GIVEN TEXT:
↓
Frank Schäffler, MP (FDP), Financial Expert of the FDP in the Bundestag

"The Daily Routine of State Failure"

Why the state - and not the market - is to blame for the current financial crisis

No question, facing the (preliminary) climax of the financial crisis, there is no alternative to an intensive intervention by the state. However, those who permanently call for further regulation by and a more leading role of the state governments simply mix up cause and effect of the financial crisis: The state has failed, not the market.

Taking a closer look, one has to realize that there is no other international sector which is as strongly regulated as the bank market. The Basel I and Basel II Guidelines have been integrated into German law by the end of last year. Despite this immense regulatory framework, none of the last decade's crises could have been predicted, nor avoided.

Considering the dimension of the current crisis, call for further regulations are quite popular – but only to a certain degree acceptable. Because all these efforts will lead to a dead end as long as the determining reason for the ongoing crunch is not properly identified. We think that the origins of the latest developments are not to be marked in the corporate executive offices, but in the national governments and central banks of this world. The underlying reason for the current financial crisis is the unbridled increase in currency.

Both, the United States and Europe, have not been able to manage the increase in currency properly. Due to the fact that the gross national products did not grow accordingly – from 2000 to 2007 between 2,1% (Euro-zone) and 2,5% (US)– this development lead to the real estate boom in North America and to the liquidity bubble in Europe. Especially Alan Greenspan, former Chairman of the Federal Reserve of the United States, is to blame since he ordered a dramatic cut in interest rates which created the foundation for a boom which relied on credits only.

Therefore, if one does not want to repeat the mistakes of the past, the United States and Europe need to change their monetary policy in a fundamental manor. The Federal Reserve and its sister institutions have to focus on price stability alone. Even if this course might lead to a rising number of unemployment rates and other negative aspects, we need to act now in order to prevent the crisis from reaching a dimension which will be even worse.
↑
DATA BLOCK:
↓
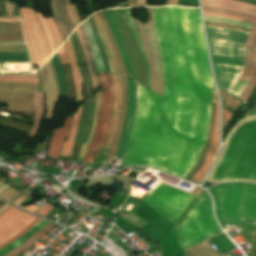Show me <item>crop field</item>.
↑
AIM OF THE EXERCISE: Please rewrite everything in the article on state failure from "Taking a closer" down to "increase in currency.", switching "bank market" to "banking sector".

EXPECTED ANSWER:
Taking a closer look, one has to realize that there is no other international sector which is as strongly regulated as the banking sector. The Basel I and Basel II Guidelines have been integrated into German law by the end of last year. Despite this immense regulatory framework, none of the last decade's crises could have been predicted, nor avoided.

Considering the dimension of the current crisis, call for further regulations are quite popular – but only to a certain degree acceptable. Because all these efforts will lead to a dead end as long as the determining reason for the ongoing crunch is not properly identified. We think that the origins of the latest developments are not to be marked in the corporate executive offices, but in the national governments and central banks of this world. The underlying reason for the current financial crisis is the unbridled increase in currency.